[Dataset entries]
--- --- ---

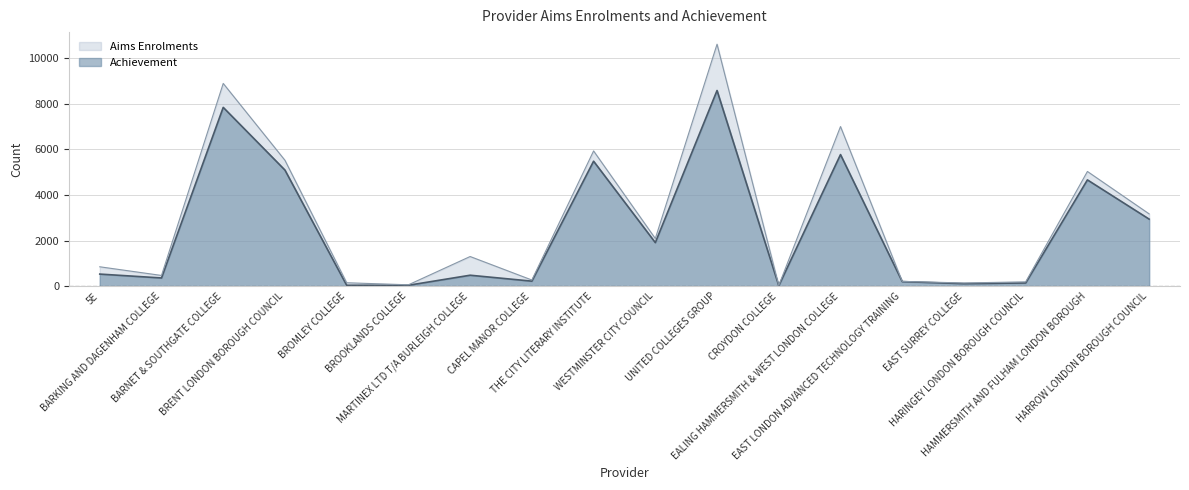

At how many categories does at least one series exceed 155?

14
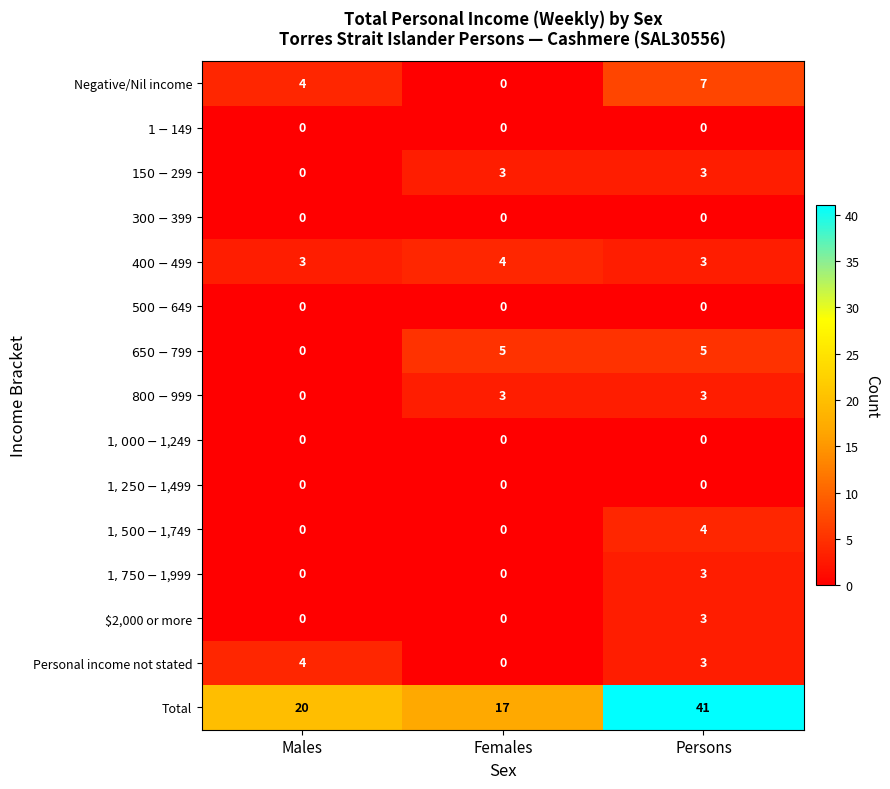

What is the difference between the Total values at Persons and Females?

24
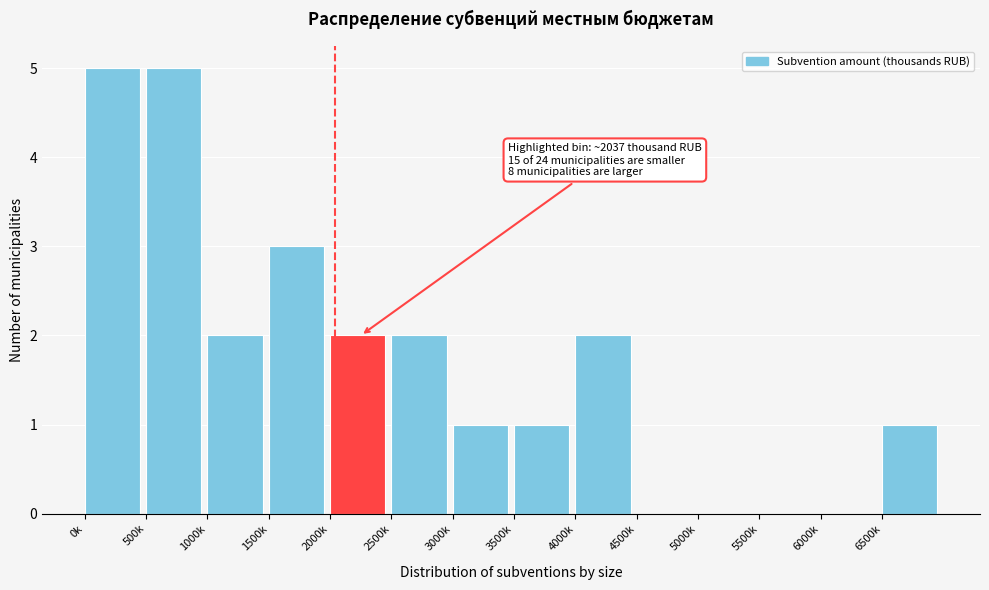

Reading left to right, extract all data points from this chart.

0k=5	500k=5	1000k=2	1500k=3	2000k=2	2500k=2	3000k=1	3500k=1	4000k=2	4500k=0	5000k=0	5500k=0	6000k=0	6500k=1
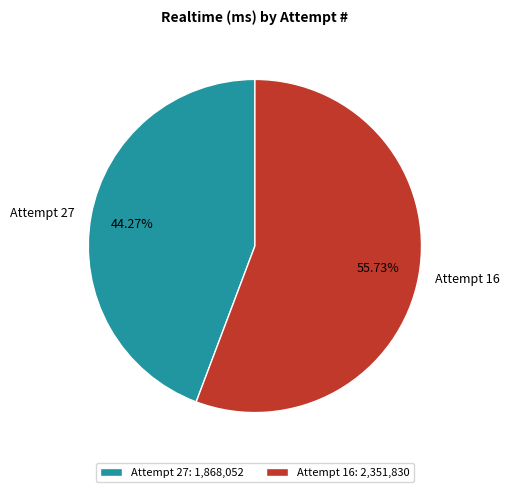

To the nearest percent, what is the average slice percentage?

50%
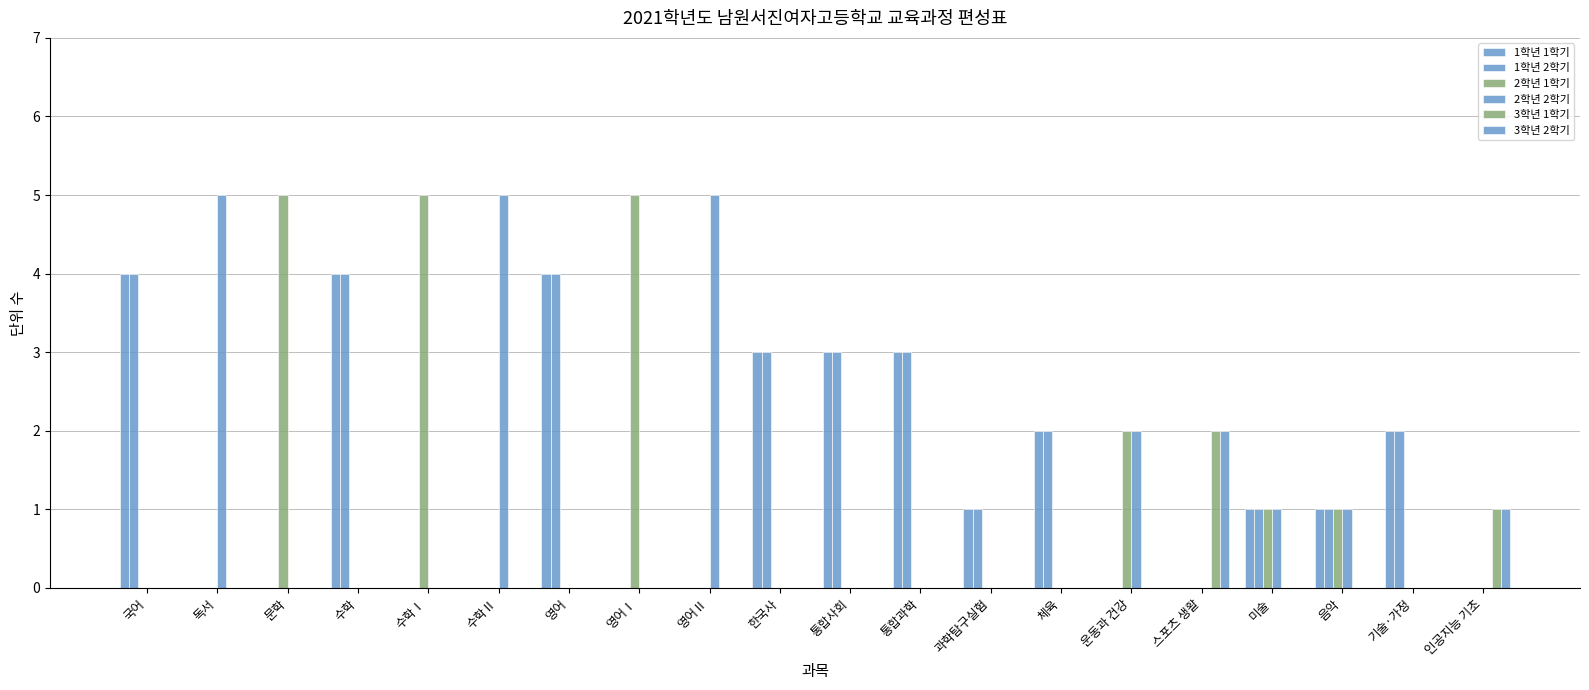

Are the bars horizontal?

No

--- --- ---

» WHAT TO PRODUCE
Output the data from the line containing "To the nearest" through the end of the data, inclusive, as a JSON list of strings with one string per line and blank lines omitted. Leave the pictures out of the list.

» SOLUTION TO THIS TASK
[
  "To the nearest percent, what is the average slice percentage?",
  "50%",
  "Are the bars horizontal?",
  "No"
]